Monday, January 17, 2011

Where Does One Put Wounded Knee?

I gotta admit, right now I'm stuck in 1890. My daily newspapers, my many magazine subscriptions, my Twitter feeds, my Facebook friends, public radio, and CNN all tell me without interruption about the calamities occurring in real time in Haiti, Brazil, Sudan, Tunisia, Australia, Pakistan, Afganistan, and numerous other points on the globe (Mexico?). These are not being exaggerated and people living in these regions are desparate. Nevertheless, I'm stuck in 1890 in South Dakota.

What Heather Richardson's book, "Wounded Knee: Party Politics and the Road to an American Massacre" reveals is the degree to which political party goals determined the futures of thousands of Native Americans in the western regions of the country in the late 19th century.
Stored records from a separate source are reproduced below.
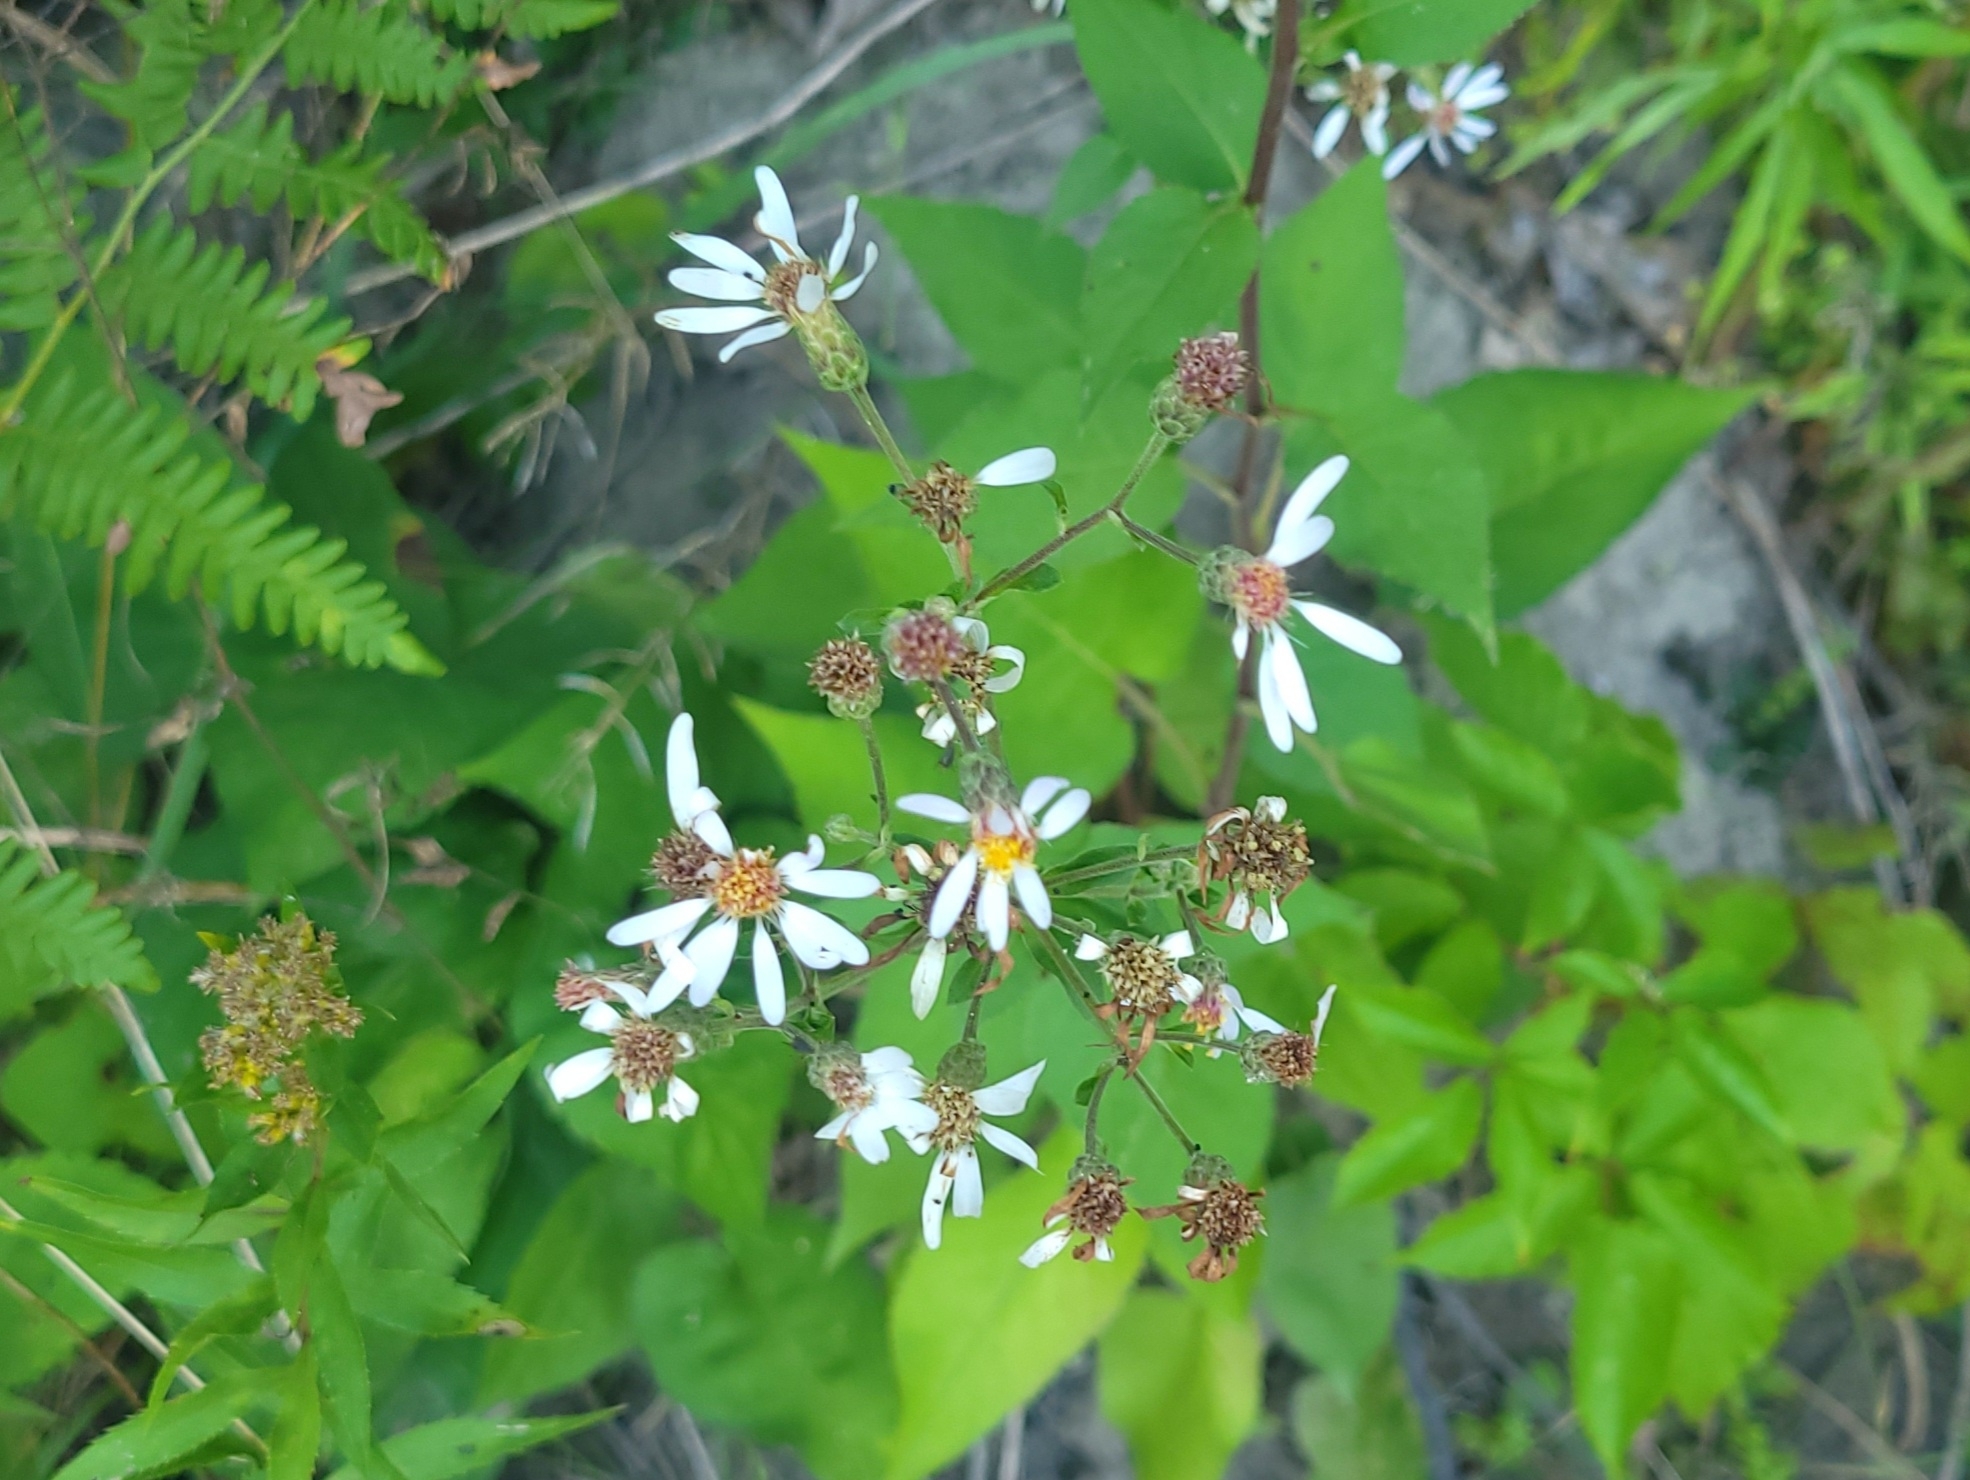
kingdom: Plantae
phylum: Tracheophyta
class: Magnoliopsida
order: Asterales
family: Asteraceae
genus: Eurybia
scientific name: Eurybia macrophylla
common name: Big-leaved aster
Those of us alive today may think that the divisions currently existant between the Democrats and the Republicans are unique and possibly of epic proportions. Not so! The only thing that's changed in more than a century are the issues being debated. Today it's health care and issues of taxation. In 1890, the issues were the Mckinley Tariff and election reform.
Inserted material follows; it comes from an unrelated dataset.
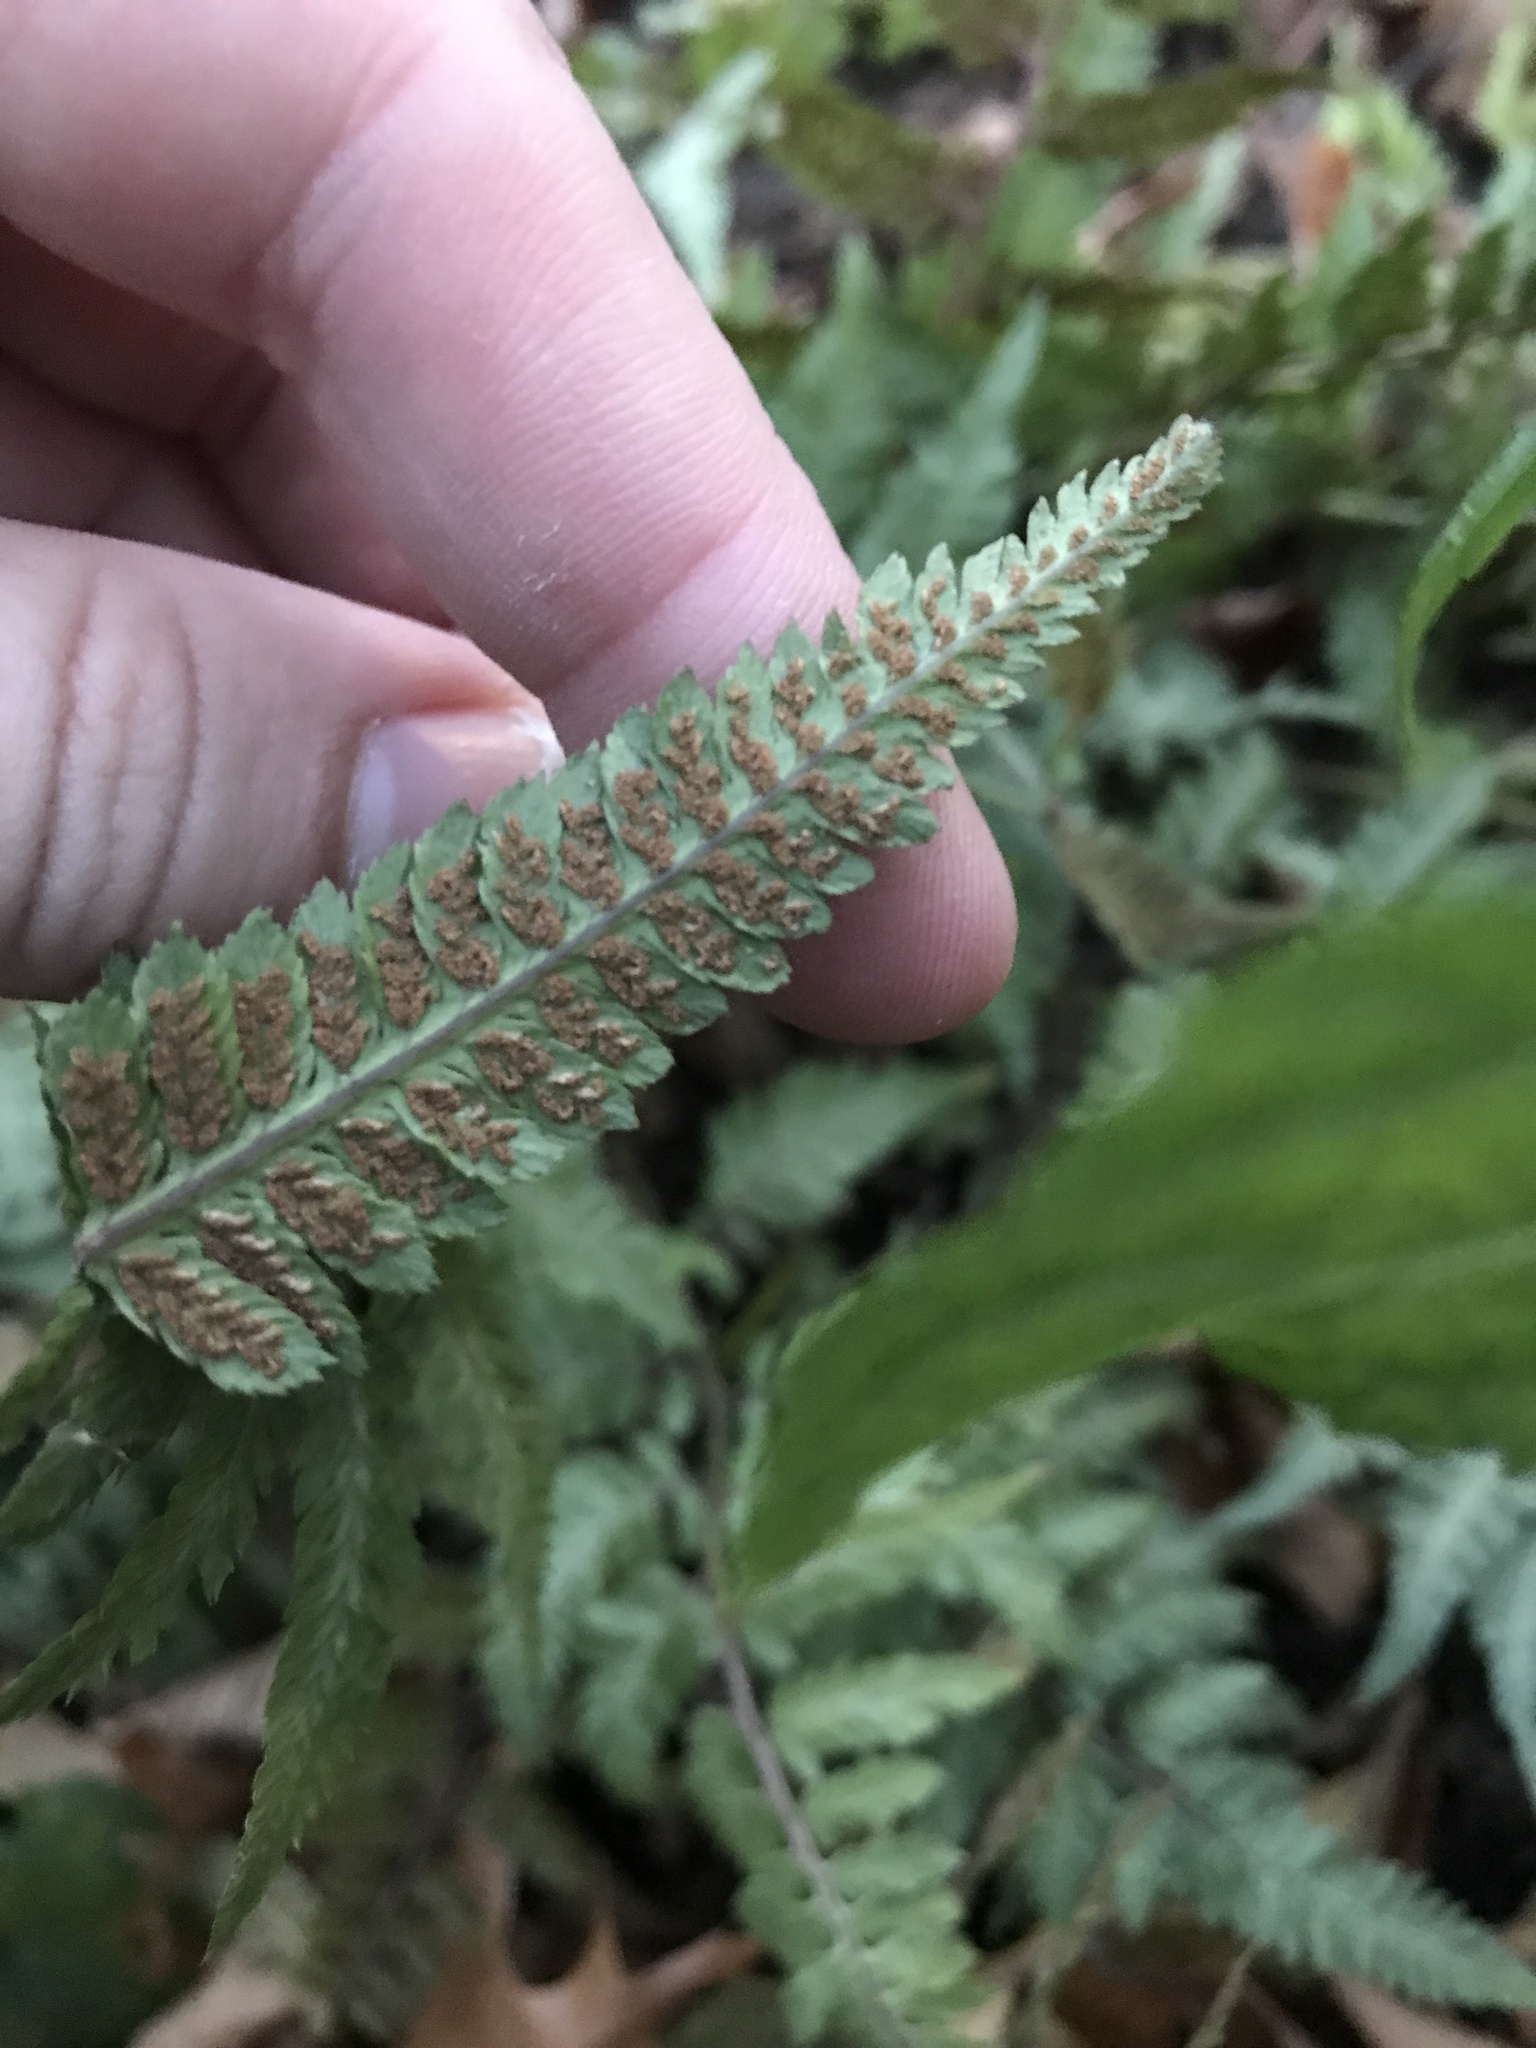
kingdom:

It's sobering and yes, appalling, to realize that the lives of the Native Americans in the western territories and states meant nothing more to the business community, the Republican and Democratic parties, and the government of the United States than how many seats in Congress could be garnered by the mid-term election of 1890. And in the process of this jockeying and bickering, thousands of people were shunted into dangerous or meaningless situations or killed, and were unable to prevent their defeat and their demise.

On this Martin Luther King, Jr. day in 2011, let's remember all of the people in this country who have been stripped of their dignity and their futures by forces beyond their control, and work together to prevent such abuses of power and indifference in the years to come.